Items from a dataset
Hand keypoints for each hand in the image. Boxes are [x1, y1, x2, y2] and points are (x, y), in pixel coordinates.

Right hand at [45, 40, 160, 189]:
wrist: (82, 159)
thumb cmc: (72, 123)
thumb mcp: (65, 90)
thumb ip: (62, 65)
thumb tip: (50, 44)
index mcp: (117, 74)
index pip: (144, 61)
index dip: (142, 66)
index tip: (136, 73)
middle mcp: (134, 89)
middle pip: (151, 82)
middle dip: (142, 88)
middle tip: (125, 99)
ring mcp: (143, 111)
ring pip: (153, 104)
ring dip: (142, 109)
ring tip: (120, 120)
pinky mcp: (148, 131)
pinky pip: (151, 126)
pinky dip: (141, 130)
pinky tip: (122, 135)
* * *
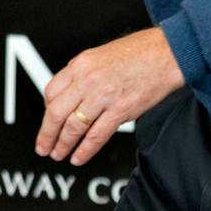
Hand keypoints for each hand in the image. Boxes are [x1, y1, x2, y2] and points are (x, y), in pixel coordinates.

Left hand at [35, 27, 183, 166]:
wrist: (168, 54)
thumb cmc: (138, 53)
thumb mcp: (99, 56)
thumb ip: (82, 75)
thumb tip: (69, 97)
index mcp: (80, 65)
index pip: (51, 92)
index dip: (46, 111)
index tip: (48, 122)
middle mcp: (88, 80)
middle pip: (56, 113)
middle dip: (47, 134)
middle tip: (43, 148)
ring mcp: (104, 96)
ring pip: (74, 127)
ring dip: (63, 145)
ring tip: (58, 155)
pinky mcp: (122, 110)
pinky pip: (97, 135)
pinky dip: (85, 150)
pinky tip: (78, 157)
...
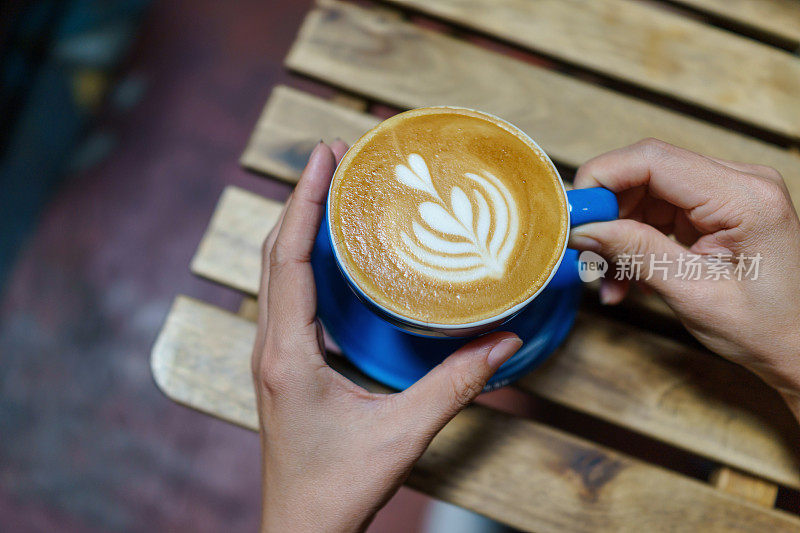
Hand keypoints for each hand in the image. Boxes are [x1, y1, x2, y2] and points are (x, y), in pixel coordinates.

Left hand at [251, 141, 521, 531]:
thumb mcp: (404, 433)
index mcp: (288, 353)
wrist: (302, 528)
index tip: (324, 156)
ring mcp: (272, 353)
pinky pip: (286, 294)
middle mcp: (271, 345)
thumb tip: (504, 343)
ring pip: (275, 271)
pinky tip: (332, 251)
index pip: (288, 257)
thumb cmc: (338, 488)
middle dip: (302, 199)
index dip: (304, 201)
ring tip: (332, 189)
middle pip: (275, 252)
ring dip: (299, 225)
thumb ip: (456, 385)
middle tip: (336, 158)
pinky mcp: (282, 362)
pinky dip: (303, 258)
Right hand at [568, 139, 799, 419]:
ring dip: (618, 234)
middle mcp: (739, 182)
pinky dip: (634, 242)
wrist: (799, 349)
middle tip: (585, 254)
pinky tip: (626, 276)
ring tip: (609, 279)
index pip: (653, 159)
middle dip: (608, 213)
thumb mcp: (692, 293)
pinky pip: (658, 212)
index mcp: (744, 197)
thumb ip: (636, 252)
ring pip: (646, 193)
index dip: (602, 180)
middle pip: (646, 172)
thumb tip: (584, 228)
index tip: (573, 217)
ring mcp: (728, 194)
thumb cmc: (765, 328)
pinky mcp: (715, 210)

Your instructions
A verbatim transcription is needed of the lines above, starting at the line with "ring dip: (299, 225)" and ending at the line with "pinky mcp: (715, 210)", both included, and of nothing else.

Exercise output
ring dip: (299, 225)
thumb ip: (456, 385)
middle tip: (336, 158)
pinky mcp: (282, 362)
pinky dip: (303, 258)
Right hand at [568, 139, 799, 419]:
ring dip: (618, 234)
middle mcp: (739, 182)
pinky dip: (634, 242)
wrist: (799, 349)
middle tip: (585, 254)
pinky tip: (626, 276)
ring tip: (609, 279)
index pip: (653, 159)
middle dip: (608, 213)
thumb mcp: (692, 293)
pinky pip: (658, 212)
index mcp: (744, 197)
thumb ip: (636, 252)
ring pip: (646, 193)
index dip: (602, 180)
middle pip: (646, 172)
thumb tip: (584, 228)
index tip: (573, 217)
ring mcp: (728, 194)
thumb cmc: (765, 328)
pinky mcp: (715, 210)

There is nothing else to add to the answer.